SPIEGEL: Stehen Sie noch in Kontakt mit den deutschen Behörden? Oder möchten Sie mit denen gar nicht mehr zusammenarbeiten?

Breuer: Doch, natürlich, wir halten ständigen Kontakt. Wenn man mehr Leute retten will, geht es auch gar nicht anders. Und: Sie sollen ja nicht in den Nachbarstaaten bleiben.

SPIEGEL: Wollen Sie wieder nach Afghanistan reisen?

Breuer: Auf jeden Fall. Aber dann wieder als Reporterin. Wenn es möglich ist, will ich sehen, wie sich das Land weiterentwickelt. Während ich in Kabul gelebt habe, hat mich wahnsinnig beeindruckt, wie viele junge, kluge Menschen dort leben.
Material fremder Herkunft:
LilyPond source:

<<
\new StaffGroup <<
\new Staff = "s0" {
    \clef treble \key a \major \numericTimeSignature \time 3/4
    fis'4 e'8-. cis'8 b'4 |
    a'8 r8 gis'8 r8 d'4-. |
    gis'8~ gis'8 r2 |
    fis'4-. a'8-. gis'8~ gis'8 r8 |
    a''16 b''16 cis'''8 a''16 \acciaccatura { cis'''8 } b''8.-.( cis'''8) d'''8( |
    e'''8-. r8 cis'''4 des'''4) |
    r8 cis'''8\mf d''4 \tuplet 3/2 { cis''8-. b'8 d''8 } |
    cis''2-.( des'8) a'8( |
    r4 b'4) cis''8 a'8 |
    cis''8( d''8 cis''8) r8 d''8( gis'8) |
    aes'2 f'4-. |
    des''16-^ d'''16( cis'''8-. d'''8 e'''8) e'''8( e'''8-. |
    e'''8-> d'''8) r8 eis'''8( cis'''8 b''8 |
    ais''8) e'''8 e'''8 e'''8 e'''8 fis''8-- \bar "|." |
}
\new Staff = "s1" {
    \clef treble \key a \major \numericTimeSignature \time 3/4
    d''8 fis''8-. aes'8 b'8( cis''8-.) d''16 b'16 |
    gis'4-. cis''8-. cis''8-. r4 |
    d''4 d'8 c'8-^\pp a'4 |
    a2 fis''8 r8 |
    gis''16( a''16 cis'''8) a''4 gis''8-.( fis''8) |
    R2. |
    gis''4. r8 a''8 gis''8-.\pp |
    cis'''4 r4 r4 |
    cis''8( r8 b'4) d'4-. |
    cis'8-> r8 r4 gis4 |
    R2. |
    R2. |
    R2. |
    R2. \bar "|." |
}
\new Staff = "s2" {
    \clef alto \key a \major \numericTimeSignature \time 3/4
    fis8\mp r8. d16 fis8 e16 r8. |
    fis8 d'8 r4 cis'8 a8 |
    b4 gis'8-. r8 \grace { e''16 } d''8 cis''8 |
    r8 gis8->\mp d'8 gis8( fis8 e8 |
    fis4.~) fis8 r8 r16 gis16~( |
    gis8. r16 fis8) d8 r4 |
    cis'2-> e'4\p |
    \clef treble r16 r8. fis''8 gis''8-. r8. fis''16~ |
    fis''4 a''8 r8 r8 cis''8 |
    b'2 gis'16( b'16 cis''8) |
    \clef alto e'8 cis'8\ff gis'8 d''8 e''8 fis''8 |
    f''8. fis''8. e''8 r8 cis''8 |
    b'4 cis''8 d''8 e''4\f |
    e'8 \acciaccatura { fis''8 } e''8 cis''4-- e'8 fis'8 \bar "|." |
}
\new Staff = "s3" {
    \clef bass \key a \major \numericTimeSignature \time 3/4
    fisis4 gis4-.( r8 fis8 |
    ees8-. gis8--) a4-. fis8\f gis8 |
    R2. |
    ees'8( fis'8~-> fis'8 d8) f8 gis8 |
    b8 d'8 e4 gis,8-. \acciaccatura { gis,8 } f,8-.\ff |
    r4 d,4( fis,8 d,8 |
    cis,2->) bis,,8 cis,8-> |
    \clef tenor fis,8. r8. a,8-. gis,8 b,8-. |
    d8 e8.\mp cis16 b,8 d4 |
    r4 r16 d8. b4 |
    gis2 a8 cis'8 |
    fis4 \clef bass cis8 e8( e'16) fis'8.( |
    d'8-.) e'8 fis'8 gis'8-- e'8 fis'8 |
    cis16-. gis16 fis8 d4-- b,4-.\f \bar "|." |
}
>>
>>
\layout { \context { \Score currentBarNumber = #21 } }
Viele von ihnen waren sehr engagiert und haben sich ihre Rechte oft erkämpfen müssen, gegen die Erwartungen ihrer Familie oder der Gesellschaft. Aber die Menschen, die die Stadt so besonders gemacht haben, sind nicht mehr dort. Es sind ja genau die Menschen, die wir evakuiert haben und die wir weiterhin evakuieren wollen. Das Land, das ich kennengelernt habe, gibt es nicht mehr.